Miss Pink raised her eyebrows. ‘You don’t think she was asking for trouble: the way she dressed?’
The captain said casually, ‘We’re used to that in the glen; in summer half the campers don’t wear clothes, or just half their clothes. Topless, they calls it.’
Old MacNeill said, ‘I’m no’ worried if they goes mother-naked; ’tis my gates I worries about, and breaking down my fences, but her wasna here long enough to do harm to anyone, poor soul. Willie,’ he said with relish, ‘is after beating that Watkins to a pulp.’
‘Go on!’ The captain was grimly pleased.
‘He has nearly killed him.’
‘Dear knows,’ Ida observed, ‘but he asked for it.’
‘And then he took and rolled the tractor over and over that man’s tent until now all the tent and whatever was inside is rolled into the sand and broken.’
‘Willie is always fighting over girls,’ the captain explained to Miss Pink. ‘What shape is the other one in?’ he asked of old MacNeill.
‘He canna stand up. I doubt they’ll be after taking him away to the hospital. I was wondering now would one of you come and help me with my cows?’
There was a flat silence.
‘What’s wrong with Willie?’ the captain asked, too casually.
‘Well, now.’ Old MacNeill was equally casual. ‘I was after thinking they’ll be taking him in for assault.’
The others exchanged looks. They seemed remarkably happy. Miss Pink shifted her feet amiably, knowi
ng they were dying for her to leave.
‘Young Colin can milk,’ the captain said. ‘Go down to his tent and take him back with you.’
‘A very satisfactory arrangement,’ Miss Pink observed. ‘He will be company for you, Mr MacNeill.’ She glanced across the sitting room. ‘But then, he can’t be company for Euphemia tonight, can he?’ She smiled at them. ‘Did none of you see or hear anything on Monday night?’
Old MacNeill said, ‘I was fast asleep.’
‘Our bedroom faces the sea,’ the captain told her. ‘We didna hear a thing.’
*
‘They’re frightened,’ Miss Pink maintained. ‘They’re locking their doors and not sleeping alone.’
She was standing with Merrick on the raised dunes which faced the sea. He had come down from Largo when he learned that Willie was thrashing George Watkins.

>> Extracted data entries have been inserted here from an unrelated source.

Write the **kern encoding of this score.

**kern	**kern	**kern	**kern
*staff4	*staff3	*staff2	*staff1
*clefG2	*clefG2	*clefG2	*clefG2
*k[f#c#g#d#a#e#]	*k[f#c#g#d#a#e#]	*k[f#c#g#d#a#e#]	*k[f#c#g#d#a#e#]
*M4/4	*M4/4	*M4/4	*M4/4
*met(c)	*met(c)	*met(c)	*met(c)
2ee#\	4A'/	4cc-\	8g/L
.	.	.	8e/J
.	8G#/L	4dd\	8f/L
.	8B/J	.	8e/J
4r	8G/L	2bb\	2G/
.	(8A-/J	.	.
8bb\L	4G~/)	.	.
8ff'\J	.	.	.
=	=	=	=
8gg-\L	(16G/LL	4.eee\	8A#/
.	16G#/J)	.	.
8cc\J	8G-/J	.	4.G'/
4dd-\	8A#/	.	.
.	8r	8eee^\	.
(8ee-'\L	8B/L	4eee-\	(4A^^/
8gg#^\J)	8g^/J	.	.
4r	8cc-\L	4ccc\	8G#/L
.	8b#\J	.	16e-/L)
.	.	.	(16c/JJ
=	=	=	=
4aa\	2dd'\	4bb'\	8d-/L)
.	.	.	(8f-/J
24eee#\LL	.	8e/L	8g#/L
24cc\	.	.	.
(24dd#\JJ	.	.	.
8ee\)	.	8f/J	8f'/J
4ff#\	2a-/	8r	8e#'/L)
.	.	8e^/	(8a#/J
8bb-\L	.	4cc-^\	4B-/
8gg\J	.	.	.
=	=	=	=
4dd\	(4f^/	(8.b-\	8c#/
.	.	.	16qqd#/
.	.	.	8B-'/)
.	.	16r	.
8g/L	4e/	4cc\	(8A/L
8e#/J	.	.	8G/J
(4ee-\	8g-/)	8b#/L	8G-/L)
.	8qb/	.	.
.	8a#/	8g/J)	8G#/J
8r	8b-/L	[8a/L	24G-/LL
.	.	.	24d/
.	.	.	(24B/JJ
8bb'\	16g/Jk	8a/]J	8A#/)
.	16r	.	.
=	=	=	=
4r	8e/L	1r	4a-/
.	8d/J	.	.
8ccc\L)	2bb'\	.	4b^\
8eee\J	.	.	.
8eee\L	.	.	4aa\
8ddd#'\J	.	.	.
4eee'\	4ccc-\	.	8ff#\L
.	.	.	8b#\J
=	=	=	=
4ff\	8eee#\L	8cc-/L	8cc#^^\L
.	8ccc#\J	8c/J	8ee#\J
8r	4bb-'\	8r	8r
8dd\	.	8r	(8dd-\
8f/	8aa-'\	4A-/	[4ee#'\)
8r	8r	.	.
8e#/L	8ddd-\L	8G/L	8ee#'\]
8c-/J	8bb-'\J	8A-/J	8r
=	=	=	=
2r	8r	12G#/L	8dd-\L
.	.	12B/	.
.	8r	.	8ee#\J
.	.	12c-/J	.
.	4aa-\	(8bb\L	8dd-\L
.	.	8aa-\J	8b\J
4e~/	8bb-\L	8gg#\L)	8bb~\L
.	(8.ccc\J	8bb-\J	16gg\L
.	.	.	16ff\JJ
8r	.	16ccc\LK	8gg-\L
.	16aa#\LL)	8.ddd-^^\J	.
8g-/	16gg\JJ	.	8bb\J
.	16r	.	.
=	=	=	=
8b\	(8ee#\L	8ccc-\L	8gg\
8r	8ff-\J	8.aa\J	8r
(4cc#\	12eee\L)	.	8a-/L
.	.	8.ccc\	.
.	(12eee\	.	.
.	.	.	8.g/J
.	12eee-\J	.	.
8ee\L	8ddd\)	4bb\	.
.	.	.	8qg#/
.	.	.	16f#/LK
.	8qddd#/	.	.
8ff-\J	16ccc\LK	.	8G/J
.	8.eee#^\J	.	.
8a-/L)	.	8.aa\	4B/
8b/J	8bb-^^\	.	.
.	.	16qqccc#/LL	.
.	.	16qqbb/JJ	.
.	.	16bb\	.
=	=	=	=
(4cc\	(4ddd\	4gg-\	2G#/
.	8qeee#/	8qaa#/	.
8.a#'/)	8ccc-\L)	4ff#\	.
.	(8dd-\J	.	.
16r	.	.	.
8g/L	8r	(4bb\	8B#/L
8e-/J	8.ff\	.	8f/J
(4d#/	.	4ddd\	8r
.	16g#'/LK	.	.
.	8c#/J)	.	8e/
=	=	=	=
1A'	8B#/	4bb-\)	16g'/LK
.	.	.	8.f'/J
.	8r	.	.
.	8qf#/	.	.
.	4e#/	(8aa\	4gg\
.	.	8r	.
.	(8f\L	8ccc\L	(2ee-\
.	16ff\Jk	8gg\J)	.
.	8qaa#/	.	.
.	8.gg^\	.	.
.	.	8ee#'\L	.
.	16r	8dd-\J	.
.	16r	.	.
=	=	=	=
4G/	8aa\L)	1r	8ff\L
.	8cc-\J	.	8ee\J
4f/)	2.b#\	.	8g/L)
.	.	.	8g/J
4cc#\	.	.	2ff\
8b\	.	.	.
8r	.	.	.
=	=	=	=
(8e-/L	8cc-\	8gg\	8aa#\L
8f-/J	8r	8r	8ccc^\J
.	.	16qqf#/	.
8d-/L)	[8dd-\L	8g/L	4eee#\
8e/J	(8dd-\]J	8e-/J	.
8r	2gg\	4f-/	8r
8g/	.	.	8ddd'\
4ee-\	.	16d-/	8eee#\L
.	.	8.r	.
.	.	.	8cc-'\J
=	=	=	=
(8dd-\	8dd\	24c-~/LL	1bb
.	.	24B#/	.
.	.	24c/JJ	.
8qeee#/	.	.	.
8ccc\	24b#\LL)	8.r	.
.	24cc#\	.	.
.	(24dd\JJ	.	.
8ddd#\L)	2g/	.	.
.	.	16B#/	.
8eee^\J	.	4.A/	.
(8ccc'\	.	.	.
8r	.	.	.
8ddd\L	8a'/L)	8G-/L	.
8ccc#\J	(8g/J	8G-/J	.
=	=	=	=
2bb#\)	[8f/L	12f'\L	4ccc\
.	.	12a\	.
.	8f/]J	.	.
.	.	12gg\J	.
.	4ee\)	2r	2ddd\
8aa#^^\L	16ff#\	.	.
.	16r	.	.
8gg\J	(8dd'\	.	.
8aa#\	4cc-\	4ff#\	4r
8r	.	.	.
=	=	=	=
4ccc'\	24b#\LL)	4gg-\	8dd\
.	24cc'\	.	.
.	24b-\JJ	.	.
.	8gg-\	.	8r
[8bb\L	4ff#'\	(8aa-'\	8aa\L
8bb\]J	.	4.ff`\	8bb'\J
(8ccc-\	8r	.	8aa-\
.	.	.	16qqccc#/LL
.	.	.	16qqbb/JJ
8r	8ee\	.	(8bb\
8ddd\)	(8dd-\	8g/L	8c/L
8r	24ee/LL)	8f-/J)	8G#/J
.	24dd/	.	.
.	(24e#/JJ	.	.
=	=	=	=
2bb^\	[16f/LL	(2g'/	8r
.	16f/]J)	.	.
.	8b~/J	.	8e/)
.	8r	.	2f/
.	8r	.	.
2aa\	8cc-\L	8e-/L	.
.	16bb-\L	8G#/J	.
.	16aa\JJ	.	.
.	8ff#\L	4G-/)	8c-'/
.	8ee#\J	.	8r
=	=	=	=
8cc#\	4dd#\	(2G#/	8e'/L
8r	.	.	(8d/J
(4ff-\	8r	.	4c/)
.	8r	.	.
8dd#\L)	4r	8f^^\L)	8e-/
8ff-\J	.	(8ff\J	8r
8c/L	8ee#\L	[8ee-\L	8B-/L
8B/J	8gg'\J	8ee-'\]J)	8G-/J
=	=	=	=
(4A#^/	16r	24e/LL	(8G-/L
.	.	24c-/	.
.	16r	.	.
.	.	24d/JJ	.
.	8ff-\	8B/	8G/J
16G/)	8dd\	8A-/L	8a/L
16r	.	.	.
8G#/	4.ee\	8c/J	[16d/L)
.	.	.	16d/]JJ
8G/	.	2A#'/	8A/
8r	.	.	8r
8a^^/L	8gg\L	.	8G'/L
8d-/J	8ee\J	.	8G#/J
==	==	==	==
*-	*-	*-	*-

‘They’re all on edge,’ he told her. ‘That’s how I like it; they’ll talk better. This assault of Willie’s now: gives us justification for taking him in. It’s possible he’ll find the atmosphere of a police station—when a murder investigation’s in progress—a bit more intimidating than his own farmyard.’
‘I don’t think he did it.’
He raised his eyebrows. ‘Whether he did or didn’t, I’m hoping he’s going to remember a sight more about that night than what he’s told us.’
‘What the crofters are hoping is that you’ll hold him.’
He studied her keenly. ‘It needn’t mean they think the murderer’s still here, you know. Watkins is only going to hospital to be stitched up; he could come back. And Willie attacked Watkins. The fellow was just sitting outside his tent and Willie jumped off his tractor and went for him. The reporters saw it all. And when he’d thrashed the man soundly, he destroyed all his gear.’
‘That could have been in return for Watkins’ beating Terry; it doesn’t mean Willie thinks the man killed her. But the crofters are afraid; why, Ida Hunt won’t go through the wood in daylight! And they know everything that goes on, yet on Monday evening they saw and heard nothing. Even if they are ignorant, they must have speculated, but they’re as tight as clams. Except when I suggested a stranger might have come to the glen on Monday evening, using the forestry road to approach Largo.’